On the ferry, I had noticed that Eleanor was starting to feel warm. I told myself it was just from traveling, and she would be fine in the morning. But she wasn't. She definitely had a fever and was miserable.
The night we arrived, the groom (Keith's cousin Gene) and his mother stopped by to say hello and help us get settled. Wonderful people they are, they brought us food and potable water. Gene, who also happens to be an ER doctor in New York City, mentioned that he was surfing at 7am the next morning with his friends, and anyone would be welcome to join him.
Well, Eleanor woke up at 5.30am, crying and feeling like she was on fire. We groggily got up and did the best we could to appease her, but she was clearly very unhappy.
And we were also unhappy. How could she be sick already? And how could we forget to bring a thermometer and children's Tylenol?!? We were so focused on travel-specific items like getting her Hep A shot, and filling a prescription for diarrhea medication (just in case!), and bringing plenty of sunscreen, band-aids and Neosporin .... we completely forgot to be prepared for the usual baby illnesses. I felt so worried and like a horrible mother, because I wasn't prepared.
After worrying myself into a serious funk, Karen and I walked to where Gene was staying, just one house further down the beach. The house looked completely quiet, but we figured someone had to be up. Right?
Finally, on a bench behind the house, facing the infinity pool and the ocean (which I barely even saw), we found Gene's two surfing buddies. Who are also ER doctors with him. I couldn't be bothered to learn their names or introduce myself before launching into "My daughter is sick and I don't know what to do!" I even found myself getting choked up as I talked. As I tried to hold back the tears, I thought about how embarrassed I was to be this crazy stranger-lady who is having a meltdown in Costa Rica, and they just want to go surfing. It only got worse when their medical advice was to give Eleanor baby Tylenol, keep her hydrated, and keep an eye on her ... and I had to admit I was also a bad, unprepared mother because I didn't bring any baby Tylenol.
By this time, Gene had shown up so he offered to run over to his sister Teresa's place.
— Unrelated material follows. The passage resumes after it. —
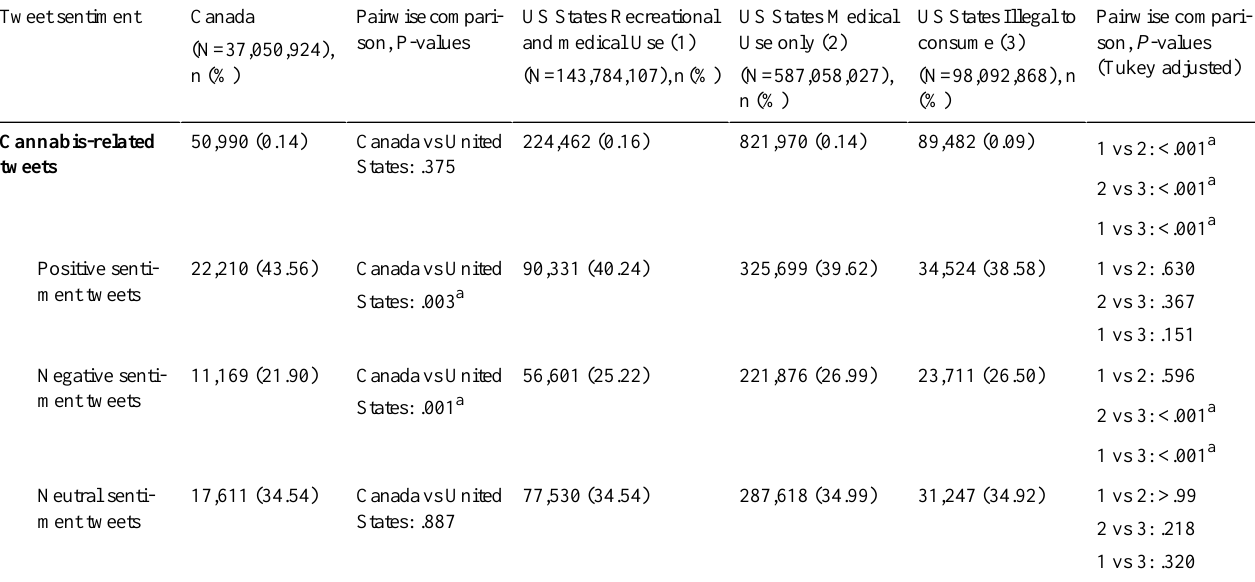
Table 1. Sentiment of cannabis-related tweets in the United States and Canada, January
Teresa has two young daughters and is also the most organized, efficient person in the world, so there was no doubt that she would have a thermometer and medicine that we could borrow. I thanked him profusely and retreated back to our house, to hold Eleanor and apologize again for being such a terrible mother. I'm sure the doctors sighed with relief, and hopefully went surfing.
As promised, Gene delivered the medical necessities, courtesy of Teresa. Once we had the thermometer and the Tylenol, I calmed down a bit. We spent most of the day relaxing in the bedroom or swinging in the hammock. We briefly attended the rehearsal dinner that night, but there was too much heat and noise and people, so we left before dinner was even served, and long before the party really got started.
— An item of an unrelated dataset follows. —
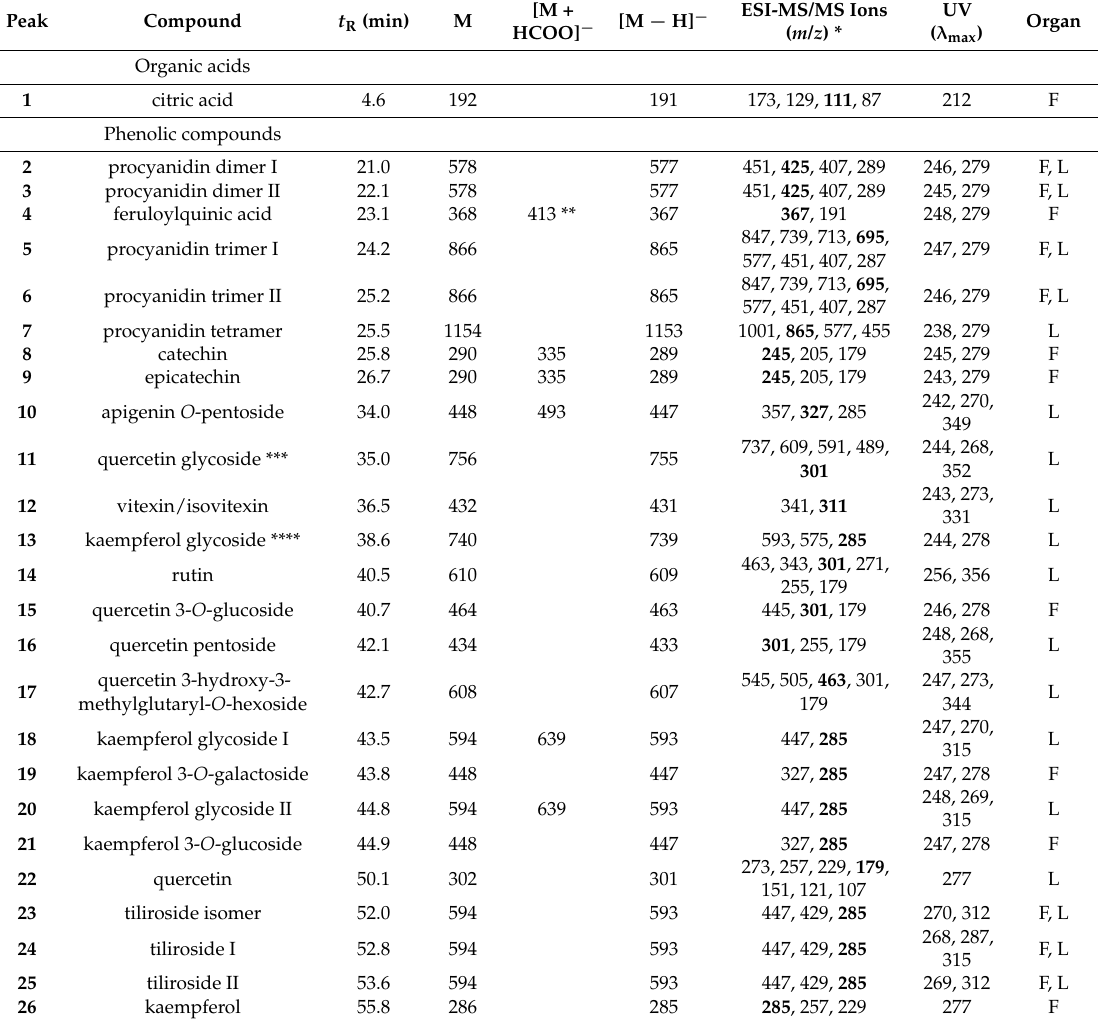
Table 2. Mass/UV spectral data and retention time ( t R ) of compounds 1 – 26 detected in the baobab fruit pulp (F) and leaves (L). Compound numbers correspond with peak numbers in Figure 4. Compounds are listed in order of increasing t R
By the next morning (Friday), Eleanor's fever was waning. After much discussion and debate, more logical minds prevailed and we all agreed that there was no way she could have gotten sick in Costa Rica, since she was already feeling warm within a few hours of our arrival. Maybe she could have gotten something on the plane? But even that would mean an incubation period of less than a day between getting infected and showing symptoms. So was the most likely explanation that she was actually sick before we even left Cleveland, and it was just poor, dumb luck that she got sick on our trip? Somehow, that seemed like the most far-fetched yet logical explanation.
So by mid-Friday morning, I could stop worrying so much about Eleanor and concentrate on me, because I felt horrible. Jeremy had brought back some champagne from the rehearsal dinner the night before, and I decided to have a mimosa. There'd been some rumblings in my stomach area during the night and early morning that I had tried to ignore, but somehow the mimosa brought these minor cramps to full force. I went to the bathroom and puked up everything I had eaten so far that day.
Instead of laying in bed as Eleanor's mattress, I laid in bed of my own accord. Keith made Costa Rican style "gallo pintos" for lunch—black beans and rice. I had really been looking forward to trying it when he started soaking the beans the night before, but at this point I knew it was not a good idea. I took a few antacids that were helpfully included in the wedding bags and curled into a ball on the couch. Was it something I ate? Did I catch a bug on the plane? Had all of my worrying from the previous day actually turned into physical illness? I didn't know what I had; I just knew I was tired of feeling like crap and wanted to actually start my vacation!
After that, I risked eating a few tortillas chips because they were the only things that didn't make me want to vomit as soon as I looked at them. Just kidding! I still threw them up a bit later.
By the evening, I was still feeling shaky and weak, but not as vomitous. Cousin Teresa and her husband Nic had arranged for a chef to prepare a meal at their rented villa, and close family was invited to eat and spend time together. So I did manage to eat that meal and keep it down. I hoped that meant that the sickness was passing.
I went to bed that night feeling sick and incredibly irritated. We had made it all the way to Costa Rica, we were only there for 6 days (not counting travel) .... and I had spent the first two days in bed. Time was running out for the vacation of my dreams!